Li Zhong-Bin, Chen Dan-Dan, He Qing-Juan, Li Le, Zhou Guangde, Fu Yi-Ming, Deng Ya, Niu Xiao-Xia, Chu Fang, Gao Xiao-Pan, Zou Zhengsheng, Chen Guofeng, Ji Dong
Senior Department of Hepatology, Fifth Medical Center of Chinese PLA General Hospital, Beijing, China.
Department II of Hepatology, The Second People's Hospital of Jingzhou City, Jingzhou, China.
Front Pharmacol. 2021 Aug 18;12:734090. doi: 10.3389/fphar.2021.734090. eCollection 2021.

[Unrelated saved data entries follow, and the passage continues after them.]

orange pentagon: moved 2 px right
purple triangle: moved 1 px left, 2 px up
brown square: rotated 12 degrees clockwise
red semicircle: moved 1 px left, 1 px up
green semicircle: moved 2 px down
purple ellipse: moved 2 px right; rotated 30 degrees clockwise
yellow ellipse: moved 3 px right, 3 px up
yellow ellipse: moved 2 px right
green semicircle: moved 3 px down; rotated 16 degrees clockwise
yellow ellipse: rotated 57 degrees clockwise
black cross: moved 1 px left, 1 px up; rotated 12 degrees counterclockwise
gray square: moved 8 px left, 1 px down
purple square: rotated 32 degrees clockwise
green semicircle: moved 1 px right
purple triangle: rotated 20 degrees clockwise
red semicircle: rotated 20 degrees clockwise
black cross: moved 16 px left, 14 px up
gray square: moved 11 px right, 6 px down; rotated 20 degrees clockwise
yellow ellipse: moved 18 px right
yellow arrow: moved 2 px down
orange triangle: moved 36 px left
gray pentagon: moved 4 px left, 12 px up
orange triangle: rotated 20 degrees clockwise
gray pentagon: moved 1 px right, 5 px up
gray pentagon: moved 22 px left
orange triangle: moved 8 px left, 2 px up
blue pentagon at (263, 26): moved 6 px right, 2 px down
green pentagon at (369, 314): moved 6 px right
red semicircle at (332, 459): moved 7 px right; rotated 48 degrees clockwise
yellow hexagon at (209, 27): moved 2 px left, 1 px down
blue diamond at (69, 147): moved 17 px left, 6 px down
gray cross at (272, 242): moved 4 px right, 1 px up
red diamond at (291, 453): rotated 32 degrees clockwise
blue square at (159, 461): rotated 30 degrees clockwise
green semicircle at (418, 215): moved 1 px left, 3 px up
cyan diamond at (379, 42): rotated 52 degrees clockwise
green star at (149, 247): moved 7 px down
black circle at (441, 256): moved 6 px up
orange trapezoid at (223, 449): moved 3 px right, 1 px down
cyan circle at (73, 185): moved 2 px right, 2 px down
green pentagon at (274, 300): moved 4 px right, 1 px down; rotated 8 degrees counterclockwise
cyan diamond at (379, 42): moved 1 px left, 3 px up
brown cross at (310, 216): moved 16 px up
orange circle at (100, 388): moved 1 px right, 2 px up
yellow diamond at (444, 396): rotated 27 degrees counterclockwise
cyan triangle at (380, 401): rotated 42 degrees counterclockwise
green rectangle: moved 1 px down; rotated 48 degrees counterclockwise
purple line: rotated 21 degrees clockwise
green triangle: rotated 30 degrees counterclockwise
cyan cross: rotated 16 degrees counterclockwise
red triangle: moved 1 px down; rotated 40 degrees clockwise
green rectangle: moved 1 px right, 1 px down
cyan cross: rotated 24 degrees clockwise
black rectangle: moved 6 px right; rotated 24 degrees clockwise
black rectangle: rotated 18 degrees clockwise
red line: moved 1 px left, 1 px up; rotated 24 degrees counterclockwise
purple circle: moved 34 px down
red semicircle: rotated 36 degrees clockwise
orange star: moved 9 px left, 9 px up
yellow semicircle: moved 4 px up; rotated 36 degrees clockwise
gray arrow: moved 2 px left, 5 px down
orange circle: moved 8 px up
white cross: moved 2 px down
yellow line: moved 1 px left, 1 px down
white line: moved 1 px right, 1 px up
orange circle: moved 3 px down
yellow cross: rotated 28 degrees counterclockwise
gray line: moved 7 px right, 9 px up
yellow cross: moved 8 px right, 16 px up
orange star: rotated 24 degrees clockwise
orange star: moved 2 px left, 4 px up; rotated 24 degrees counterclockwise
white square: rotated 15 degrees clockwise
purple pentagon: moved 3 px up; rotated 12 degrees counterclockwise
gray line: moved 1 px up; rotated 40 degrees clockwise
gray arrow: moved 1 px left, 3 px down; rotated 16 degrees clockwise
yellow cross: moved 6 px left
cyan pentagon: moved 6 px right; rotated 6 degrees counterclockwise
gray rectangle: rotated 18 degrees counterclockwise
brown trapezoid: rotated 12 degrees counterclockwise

Currently, there are no satisfactory noninvasive methods for the diagnosis of fibrosis in patients with chronic drug-induced liver injury (DILI). Our goal was to develop an algorithm to improve the diagnostic accuracy of significant fibrosis in this population. In the present study, we retrospectively investigated the biochemical and pathological characteristics of consecutive patients with biopsy-proven chronic DILI, who presented at our hospital from January 2013 to December 2017. A noninvasive algorithm was developed by using multivariate logistic regression, receiver operating characteristic (ROC) curves, and decision curve analysis (DCA) to diagnose significant fibrosis in the training cohort, and the algorithm was subsequently validated in the validation cohort. Totally, 1,130 patients were enrolled and randomly assigned into a training cohort (n = 848) and a validation cohort (n = 282). Based on the multivariate analysis, LSM, CHE, and APRI were independently associated with significant fibrosis. A novel algorithm, LAC, was identified with the AUROC of 0.81, which was significantly higher than LSM (AUROC 0.78), CHE (AUROC 0.73), and APRI (AUROC 0.68), alone. The best cutoff value of LAC in the training cohort was 5.4. When the LAC score was used to diagnose advanced fibrosis and cirrhosis stages, the optimal cutoff values were 6.2 and 6.7, respectively, and the AUROC values were 0.84 and 0.90 in the training cohort and 0.81 and 0.83 in the validation cohort. This study proved that the LAC score can contribute to the accurate assessment of high-risk disease progression and the establishment of optimal treatment strategies for patients with chronic DILI.
目前,对于慢性药物性肝损伤(DILI)患者,尚无令人满意的非侵入性纤维化诊断方法。我们的目标是开发一种算法,以提高该人群显著纤维化的诊断准确性。在本研究中,我们回顾性调查了2013年1月至2017年12月在我院就诊的经活检证实为慢性DILI的连续患者的生化和病理特征。通过多变量逻辑回归、受试者操作特征(ROC)曲线和决策曲线分析(DCA)开发了一种非侵入性算法,用于诊断训练队列中的显著纤维化,随后在验证队列中对该算法进行了验证。总共纳入了1130例患者,并随机分为训练队列(n = 848)和验证队列(n = 282)。基于多变量分析,LSM、CHE和APRI与显著纤维化独立相关。一种新的算法LAC被确定,其曲线下面积(AUROC)为0.81,显著高于单独的LSM(AUROC 0.78)、CHE(AUROC 0.73)和APRI(AUROC 0.68)。训练队列中LAC的最佳截断值为5.4。当使用LAC评分诊断晚期纤维化和肝硬化阶段时,最佳截断值分别为6.2和6.7,训练队列中的AUROC值分别为0.84和0.90,验证队列中的AUROC值分别为0.81和0.83。本研究证明,LAC评分有助于准确评估慢性DILI患者的高危疾病进展,并为其制定最佳治疗策略。